As a Muslim woman who is a daughter of Pakistani immigrants, I am no stranger to stigma, discrimination, and overall disconnectedness from the general American community. I recall “diversity days” in public school where my predominately white classmates gawked at my shalwar kameez, our traditional clothing, and tossed my Pakistani flag around the classroom. I vividly remember the first time I was called a terrorist when boys warned my peers to “stay away from my backpack.” However, I also know the sting of fellow Muslims admonishing how I dress and judging my sexuality.
I have so much pride in my ethnicity and my religion, as they have gifted me with the qualities that make me who I am today. But these lived experiences and my background have given me a new perspective — one that puts mental health at the forefront of my hopes for the people of my community.
Dealing with discrimination has been a lifelong fight for many Muslims. These struggles are widely shared and intersectional — according to Pew Research, 58% of Muslims in the U.S. are immigrants, with no single racial or ethnic majority in the population. Many American Muslims deal with the trials of Islamophobia and grapple with the xenophobia and racism that is all too prevalent in the U.S.

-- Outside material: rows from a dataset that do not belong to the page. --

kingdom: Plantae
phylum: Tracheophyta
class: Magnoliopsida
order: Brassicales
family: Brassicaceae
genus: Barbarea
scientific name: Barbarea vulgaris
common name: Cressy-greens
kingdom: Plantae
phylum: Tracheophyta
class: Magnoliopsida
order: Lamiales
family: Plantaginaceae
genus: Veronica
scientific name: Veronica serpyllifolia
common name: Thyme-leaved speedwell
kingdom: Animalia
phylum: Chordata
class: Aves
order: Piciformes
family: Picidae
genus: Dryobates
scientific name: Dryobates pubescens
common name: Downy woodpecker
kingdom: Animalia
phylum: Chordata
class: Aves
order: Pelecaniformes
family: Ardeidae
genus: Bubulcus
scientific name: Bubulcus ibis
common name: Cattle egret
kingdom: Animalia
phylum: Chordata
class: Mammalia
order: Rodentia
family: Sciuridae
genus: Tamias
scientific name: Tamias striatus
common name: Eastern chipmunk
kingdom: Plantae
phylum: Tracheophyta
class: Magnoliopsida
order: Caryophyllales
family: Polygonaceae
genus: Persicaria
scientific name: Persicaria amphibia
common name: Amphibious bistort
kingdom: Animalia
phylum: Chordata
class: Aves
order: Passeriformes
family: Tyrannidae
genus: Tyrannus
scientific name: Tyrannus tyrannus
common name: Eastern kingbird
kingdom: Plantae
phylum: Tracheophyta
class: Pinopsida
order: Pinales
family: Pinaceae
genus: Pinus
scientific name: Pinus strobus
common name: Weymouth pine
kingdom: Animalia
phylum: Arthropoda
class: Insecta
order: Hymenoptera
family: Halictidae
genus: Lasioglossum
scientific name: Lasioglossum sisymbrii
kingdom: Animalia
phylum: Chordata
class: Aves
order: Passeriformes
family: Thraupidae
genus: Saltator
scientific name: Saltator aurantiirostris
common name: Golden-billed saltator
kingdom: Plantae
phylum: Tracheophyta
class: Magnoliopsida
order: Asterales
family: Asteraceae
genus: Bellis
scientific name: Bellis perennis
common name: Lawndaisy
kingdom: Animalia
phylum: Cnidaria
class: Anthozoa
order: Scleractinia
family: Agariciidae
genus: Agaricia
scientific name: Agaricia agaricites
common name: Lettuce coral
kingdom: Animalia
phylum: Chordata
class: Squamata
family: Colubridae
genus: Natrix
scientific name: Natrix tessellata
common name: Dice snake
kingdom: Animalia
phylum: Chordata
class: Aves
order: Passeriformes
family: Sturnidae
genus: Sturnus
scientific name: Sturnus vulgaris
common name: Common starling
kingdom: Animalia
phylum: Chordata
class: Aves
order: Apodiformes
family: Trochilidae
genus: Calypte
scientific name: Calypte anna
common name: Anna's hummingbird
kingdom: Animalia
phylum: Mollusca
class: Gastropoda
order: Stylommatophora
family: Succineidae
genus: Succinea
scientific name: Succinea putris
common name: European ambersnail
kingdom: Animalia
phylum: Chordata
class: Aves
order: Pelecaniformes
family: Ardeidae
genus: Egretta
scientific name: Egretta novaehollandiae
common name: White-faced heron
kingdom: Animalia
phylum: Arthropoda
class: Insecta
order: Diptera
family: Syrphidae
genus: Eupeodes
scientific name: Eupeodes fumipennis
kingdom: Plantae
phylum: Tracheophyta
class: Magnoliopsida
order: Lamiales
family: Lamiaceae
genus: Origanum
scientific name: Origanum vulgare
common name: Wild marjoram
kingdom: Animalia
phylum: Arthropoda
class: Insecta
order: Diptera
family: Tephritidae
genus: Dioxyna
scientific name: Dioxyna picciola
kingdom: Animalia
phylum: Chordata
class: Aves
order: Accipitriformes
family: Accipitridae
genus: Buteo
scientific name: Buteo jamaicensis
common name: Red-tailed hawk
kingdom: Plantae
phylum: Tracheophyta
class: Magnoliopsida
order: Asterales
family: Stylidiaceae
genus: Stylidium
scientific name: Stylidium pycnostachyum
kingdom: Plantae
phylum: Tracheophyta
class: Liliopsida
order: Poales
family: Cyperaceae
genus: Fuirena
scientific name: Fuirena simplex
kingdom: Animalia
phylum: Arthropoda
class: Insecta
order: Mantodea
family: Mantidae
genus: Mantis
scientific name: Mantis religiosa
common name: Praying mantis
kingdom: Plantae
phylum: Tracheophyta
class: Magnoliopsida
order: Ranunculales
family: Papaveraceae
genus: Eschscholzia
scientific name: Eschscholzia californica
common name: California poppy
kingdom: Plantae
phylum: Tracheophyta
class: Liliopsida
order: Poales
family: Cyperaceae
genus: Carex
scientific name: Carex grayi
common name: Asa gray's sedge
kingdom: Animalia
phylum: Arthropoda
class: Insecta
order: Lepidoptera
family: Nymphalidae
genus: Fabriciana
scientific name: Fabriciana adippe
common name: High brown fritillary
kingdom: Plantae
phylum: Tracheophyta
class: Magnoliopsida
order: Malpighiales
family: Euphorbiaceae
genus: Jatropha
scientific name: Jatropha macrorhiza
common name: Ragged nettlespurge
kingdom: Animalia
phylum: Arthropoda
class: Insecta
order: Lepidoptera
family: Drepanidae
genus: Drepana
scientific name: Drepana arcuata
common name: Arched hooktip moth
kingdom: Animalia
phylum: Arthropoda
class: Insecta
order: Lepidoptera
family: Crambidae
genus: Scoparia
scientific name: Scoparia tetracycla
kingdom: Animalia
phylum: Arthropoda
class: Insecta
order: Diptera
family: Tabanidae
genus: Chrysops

A study published in the Journal of Islamic Faith and Practice shows that Muslims suffered increased assaults and intimidation in the wake of former President Donald Trump’s term — in New Zealand, 51 Muslims were shot and killed by two men who claimed to be inspired by Trump as their “symbol of renewed white identity.” Muslims are also directly targeted in the political landscape — the “Muslim Ban” in the U.S. coupled with the rise of nationalist rhetoric, which views immigrants as “other,” have contributed to the negative and discriminatory experiences of Muslim Americans. Even further, research by the Institute for Social Policy and Understanding (ISPU) shows that in the Texas Legislature alone there were 16 “Anti-Sharia” bills introduced between 2011 and 2017. Many people, including my own family, left their home country to risk it all for the so-called “American dream,” only to find out that they were not as welcome as they may have thought.
These events and more have contributed greatly to the general anxiety, depression, and trauma faced by Muslim Americans, and have resulted in many attempts to assimilate to American culture or become “less threatening.” However, this is not a realistic or sustainable option and it can lead to such turmoil that it becomes a matter of life and death. A study released by the Journal of the American Medical Association in 2021 found that U.S. Muslim adults were twice as likely to report a history of suicide attempts as respondents from other faith traditions, including atheists and agnostics.
With such stark findings, one would think Muslim communities are able and willing to tackle mental illness for those in need. However, studies also show that many Muslims in the U.S. feel the need to “cast the religion in a good light,” so as to not feed into the stereotypes and discrimination that we face. As a result, mental illnesses get brushed under the rug and almost completely ignored. Shaykh Suhail Mulla, resident scholar at the Islamic Society of West Valley in Los Angeles, said that Muslims won’t seek out mental health services if they fear that their religious identity might be threatened. This fear also impacts Muslims from other identity intersections, particularly queer and trans Muslims who face additional hardships due to a lack of LGBTQ+ inclusivity in the broader Muslim community. Dr. Farha Abbasi, a psychiatry professor at the University of Michigan, said that Muslim teachings support seeking mental health care, and the Quran — the holy book of Islam — emphasizes mental wellness.
This BIPOC Mental Health Awareness Month, I urge my Muslim brothers and sisters, my brown friends and family, and all immigrants and children of immigrants to understand that mental illness is a widely shared human experience by people of every walk of life. It is not shameful to have depression or anxiety, and our experiences as Muslims in America of all genders, sexualities, and backgrounds need to be addressed and discussed more openly so we can heal and raise a generation of healthier, happier Muslims.